- [Exercise directions]:
Which lines hold the string "Table"? Copy each of them from the material below.

- [Data for the task]:
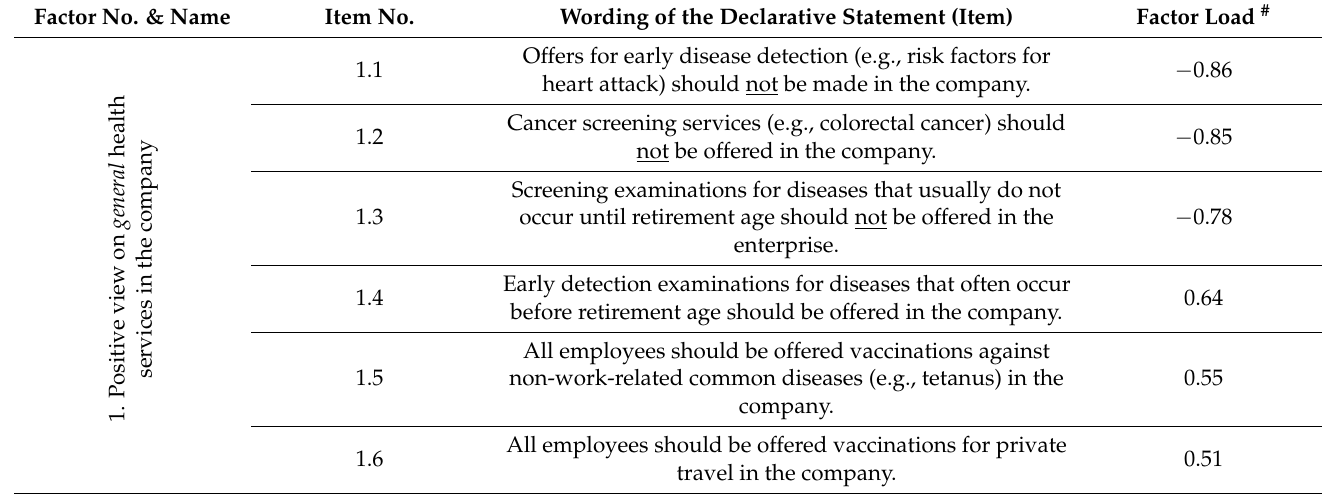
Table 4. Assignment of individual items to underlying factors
...
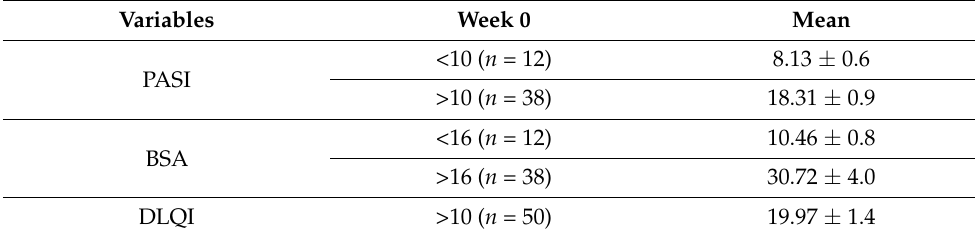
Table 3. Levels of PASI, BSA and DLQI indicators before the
* * *
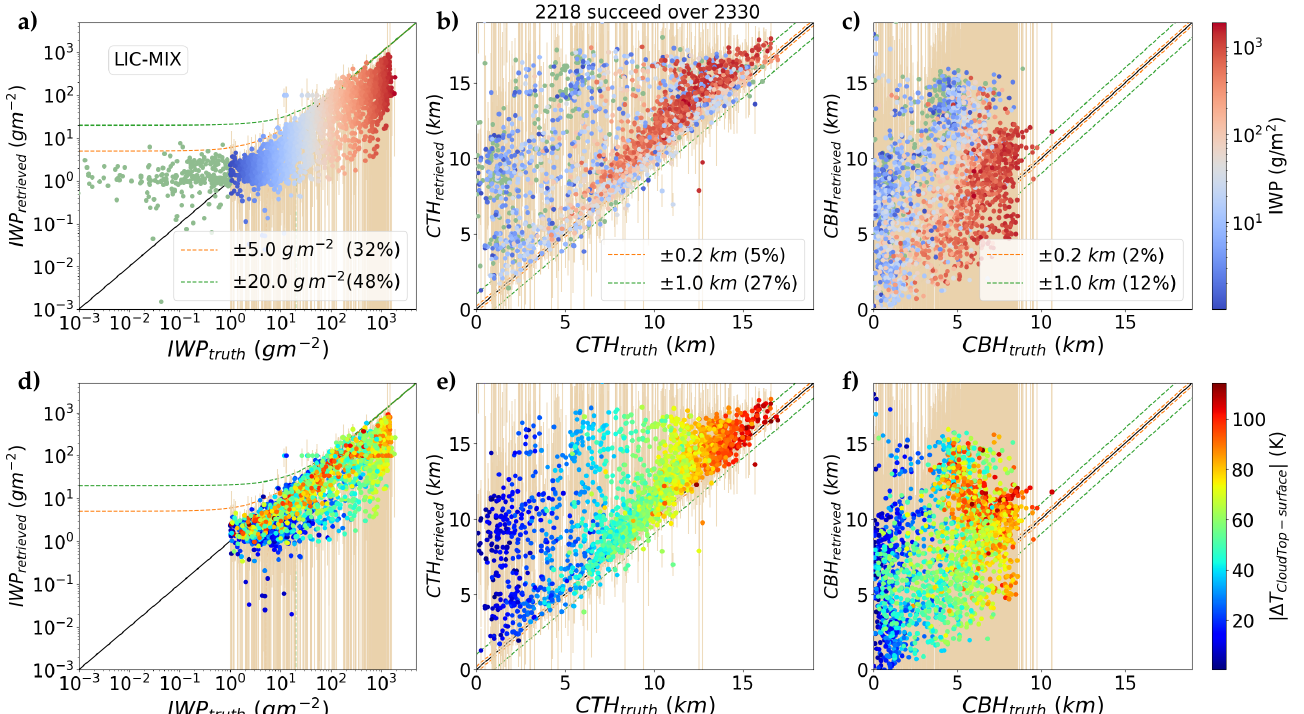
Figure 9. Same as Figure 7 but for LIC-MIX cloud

- [Exercise output]:
Table 4. Assignment of individual items to underlying factors
Table 3. Levels of PASI, BSA and DLQI indicators before the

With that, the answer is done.